Claude Boyer attended the Jesuit College, which opened in Albi in 1623, and got to know the Jesuit theater there. He studied theology up to a baccalaureus. For his contemporaries he was the Abbé Boyer. In 1645 he went to Paris with his friend Michel Le Clerc (1622-1691) and had great success there with the performance of his first play La Porcie romaine . It was dedicated to Madame de Rambouillet , into whose literary salon it had found entry. Boyer became the protégé of Jean Chapelain . In no less than 27 dramatic works, Boyer showed himself to be a creative and experimental playwright who enjoyed success with the public, was appreciated by Corneille and was accepted into the Académie française in 1666 (seat no. 39).

Descent into contempt. Recent rehabilitation

With the meteoric rise of Racine from 1667 Boyer fell behind. The negative judgments of Boileau , Racine and Furetière made him an author despised by literary history, whom the Académie française still today as "Auteur médiocre qui a toujours rencontré l'hostilité du public" ( bad author who was never accepted by the public ) disqualified. The success achieved under the pseudonym Pader d'Assezan ( Agamemnon 1680) did nothing to change this. Only modern research ( Henry Carrington Lancaster and above all Georges Forestier, * 1951) has begun to appreciate his work. Many of his stage works are now critically edited (mostly in the Bibliothèque dramatique des CELLF, Center d'étude de la langue et des littératures françaises).

Works (selection)

Stage works (critical editions)

  • La Porcie romaine. Tragedy . 1646. Ed. Marie Roux. 1997. [1]
  • Tyridate. Tragedy . 1648. Ed. Laetitia Sergent. Droz, Geneva 1998.
  • Porus ou la générosité d'Alexandre. Tragedy . 1648. Ed. Hélène Crampon. 1996. (Mémoire de Maîtrise. Littérature française. Paris 3. 1996, unpublished)
  • La Mort des enfans de Brute. Tragedy . Edited by Amandine Chevreau-Martin. 1648. [2] . 2012-2013.
  • Ulysse dans l'île de Circé ou Euryloche foudroyé . Ed. Pauline Debienne. 1650. [3] . 2007.
  • Fédéric. Tragic comedy . Edited by Catherine Neveu. 1660. [4] . 2000.
  • La Mort de Demetrius.
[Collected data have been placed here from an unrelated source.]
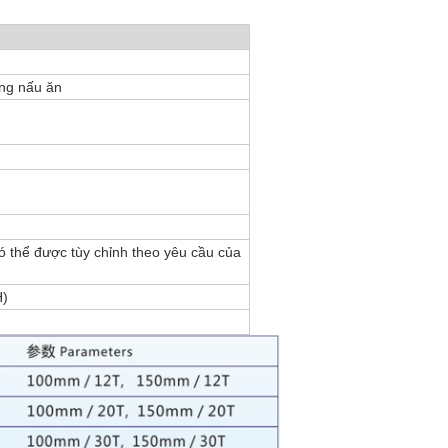
ng nấu ăn
 thể được tùy chỉnh theo yêu cầu của
H)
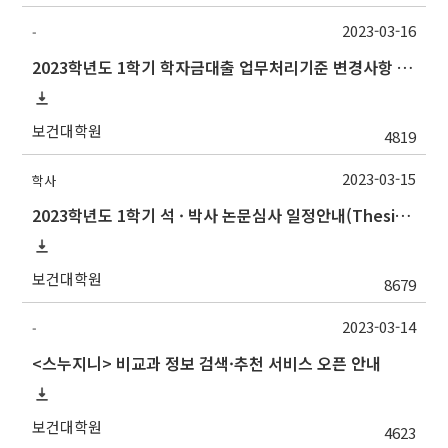
2023-03-16
-
2023학년도 1학기 학자금대출 업무처리기준 변경사항 안내
보건대학원
4819
2023-03-15
학사
2023학년도 1학기 석 · 박사 논문심사 일정안내(Thesis Defense Schedules)
보건대학원
8679
2023-03-14
-
<스누지니> 비교과 정보 검색·추천 서비스 오픈 안내
보건대학원
4623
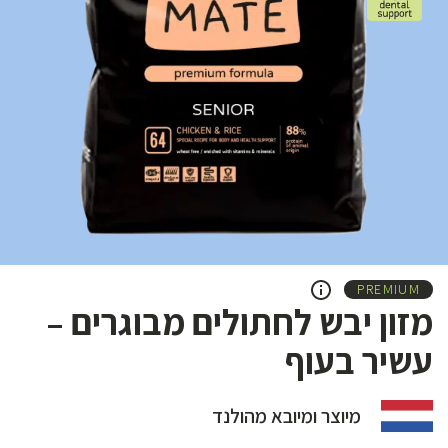
PREMIUM
מזון יבש לחתולים מבוגרים –
עשיר בעוף
מיוצר ומיובא מהולנד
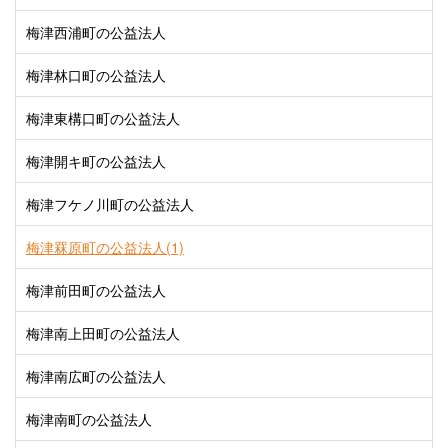
梅津西浦町の公益法人
梅津林口町の公益法人
梅津東構口町の公益法人
梅津開キ町の公益法人
梅津フケノ川町の公益法人
梅津罧原町の公益法人(1)
梅津前田町の公益法人
梅津南上田町の公益法人
梅津南広町の公益法人
梅津南町の公益法人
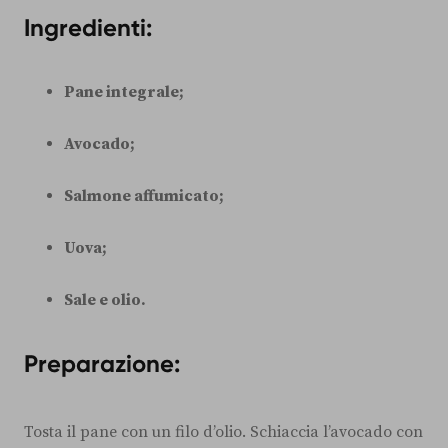
Ingredienti:
Pane integrale;
Avocado;
Salmone affumicato;
Uova;
Sale e olio.
Preparazione:
Tosta il pane con un filo d’olio. Schiaccia l’avocado con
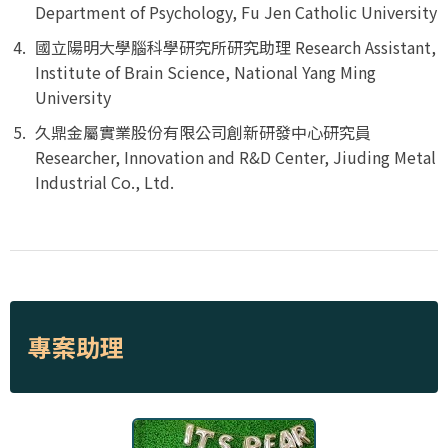
Department of Psychology, Fu Jen Catholic University
國立陽明大學腦科學研究所研究助理 Research Assistant,
Institute of Brain Science, National Yang Ming
University
久鼎金屬實業股份有限公司創新研發中心研究員
Researcher, Innovation and R&D Center, Jiuding Metal
Industrial Co., Ltd.
專案助理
Tragedy . Edited by Claire Supplisson. 1661. [5] . 2000-2001.
  • Oropaste, ou le faux tonaxare . Tragedy. 1663. Ed. Georges Forestier with Christian Delmas. Droz, Geneva 1990.
  • Les Amours de Jupiter et de Sémélé. Tragedy . 1666. Ed. Évelyne Collinet. [6] . 2003-2004.
  • Le Jeune Marius. Tragedy . Ed. Isabelle Gérard. 1670. [7] . 1997.
  • Le Fils supposé . 1672. Ed. Laetitia Sergent. Droz, Geneva 1998.
  • Le Comte d'Essex. Tragedy . Edited by Fabienne Régnier. 1678. [8] . 1999.
  • Agamemnon. Tragedy . Edited by Celine Grihard. 1680. [9] . 2014-2015.
  • Artaxerce. Tragedy . Edited by Cécile Suignard. 1683. [10] . 2002-2003.
  • Judith. Tragedy . Edited by Thomas Marlat. 1695. [11] . 1998.

poetry

  • Les Caractères des Prédicateurs, des prétendans aux dignitez ecclésiastiques, de l'âme délicate, de l'amour profane, de l'amour saint. Avec quelques autres poésies chrestiennes . Coignard, Paris 1695.

literature

  • Sylvie Benzekri: Claude Boyer dramaturge. Une traversée du XVIIème siècle (1618–1698) . Thèse de doctorat. Litterature française. Paris 4th 2008.